Williams has unveiled their new FW43B car for the season, but only after hackers forced them to pull the plug on plans to launch the car via an app. The company had planned to give fans a chance to experience seeing the new car within their homes via an app’s projection technology. However one hour before the car’s launch on Friday, the team was forced to abandon the concept and put out a statement confirming the cancellation of the virtual reality launch. George Russell who will drive for the team for a third straight season admitted his disappointment to fans. ‘Massive shame. I’ve seen the app and it was going to be an awesome experience for you guys. Whoever did this, seriously not cool’, the Brit tweeted. For the full story see The Daily Mail.
Businessman John McAfee, creator of the McAfee anti-virus software, has been charged in the US with conspiracy to commit fraud and money laundering. Mr McAfee and his bodyguard Jimmy Gale Watson Jr are accused of promoting cryptocurrencies to Mr McAfee’s large Twitter following to inflate prices. The currencies were then allegedly sold, making the pair $2m (£1.45m), prosecutors said. The men have not commented on the charges. See full story on the BBC.

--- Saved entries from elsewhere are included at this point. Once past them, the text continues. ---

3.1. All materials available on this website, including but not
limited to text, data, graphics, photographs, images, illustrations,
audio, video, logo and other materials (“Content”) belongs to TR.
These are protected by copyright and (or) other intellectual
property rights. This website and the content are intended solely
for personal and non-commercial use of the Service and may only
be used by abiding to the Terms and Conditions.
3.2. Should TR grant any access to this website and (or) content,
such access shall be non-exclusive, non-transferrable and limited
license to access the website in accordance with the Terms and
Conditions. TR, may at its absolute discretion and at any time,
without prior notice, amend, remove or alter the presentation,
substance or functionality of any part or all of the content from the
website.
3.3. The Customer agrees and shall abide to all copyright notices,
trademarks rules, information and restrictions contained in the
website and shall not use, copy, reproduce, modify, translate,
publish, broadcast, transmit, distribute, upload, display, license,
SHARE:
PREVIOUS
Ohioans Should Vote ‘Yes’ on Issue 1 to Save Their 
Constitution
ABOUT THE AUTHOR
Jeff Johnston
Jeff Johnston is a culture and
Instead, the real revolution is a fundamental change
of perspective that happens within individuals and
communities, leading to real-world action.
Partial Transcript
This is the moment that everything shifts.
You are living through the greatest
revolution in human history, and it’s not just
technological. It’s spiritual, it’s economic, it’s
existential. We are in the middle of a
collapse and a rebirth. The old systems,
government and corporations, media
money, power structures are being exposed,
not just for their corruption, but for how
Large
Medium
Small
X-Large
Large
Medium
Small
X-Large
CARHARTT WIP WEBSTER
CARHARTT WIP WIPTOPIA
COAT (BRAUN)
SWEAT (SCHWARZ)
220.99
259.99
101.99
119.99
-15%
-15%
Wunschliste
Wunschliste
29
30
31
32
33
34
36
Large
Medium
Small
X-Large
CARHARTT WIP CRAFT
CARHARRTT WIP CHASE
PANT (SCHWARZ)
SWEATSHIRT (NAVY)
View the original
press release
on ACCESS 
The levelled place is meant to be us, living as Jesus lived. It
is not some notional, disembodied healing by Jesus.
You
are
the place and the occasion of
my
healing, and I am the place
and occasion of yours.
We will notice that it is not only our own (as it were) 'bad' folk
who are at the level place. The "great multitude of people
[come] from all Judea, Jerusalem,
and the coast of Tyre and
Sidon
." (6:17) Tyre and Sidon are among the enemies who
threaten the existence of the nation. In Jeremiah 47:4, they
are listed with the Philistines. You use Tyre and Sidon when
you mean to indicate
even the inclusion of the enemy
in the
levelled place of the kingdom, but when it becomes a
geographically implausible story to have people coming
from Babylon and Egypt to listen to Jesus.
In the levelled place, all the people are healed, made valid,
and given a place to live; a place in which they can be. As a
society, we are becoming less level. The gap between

Vodafone has launched its Pro Broadband service. Promising comprehensive wireless connectivity around the home, the product is designed to reinforce Vodafone’s commitment to take a greater share of the UK broadband market. Features include broadband backup, which is designed to provide what Vodafone claims is an “unbreakable” internet connection, with the router automatically using Vodafone’s 4G mobile network if the fixed-line connection goes down. The service also guarantees to deliver Wi-Fi signal into every room of the house by using boosters to reach black spots. See Computer Weekly.
Volkswagen is accelerating its plans for all-electric vehicles in a bid to become “the world’s most desirable brand for sustainable mobility.” The German automaker said on Friday more than 70% of its Volkswagen brand’s European sales will be EVs by 2030, up from a previous target of 35%. In the U.S. and China, it expects half of its sales to be EVs by that time frame. “We are stepping up the pace,” Ralf Brandstaetter, who leads the Volkswagen brand, said in a statement. “In the coming years, we will change Volkswagen as never before.” See CNBC.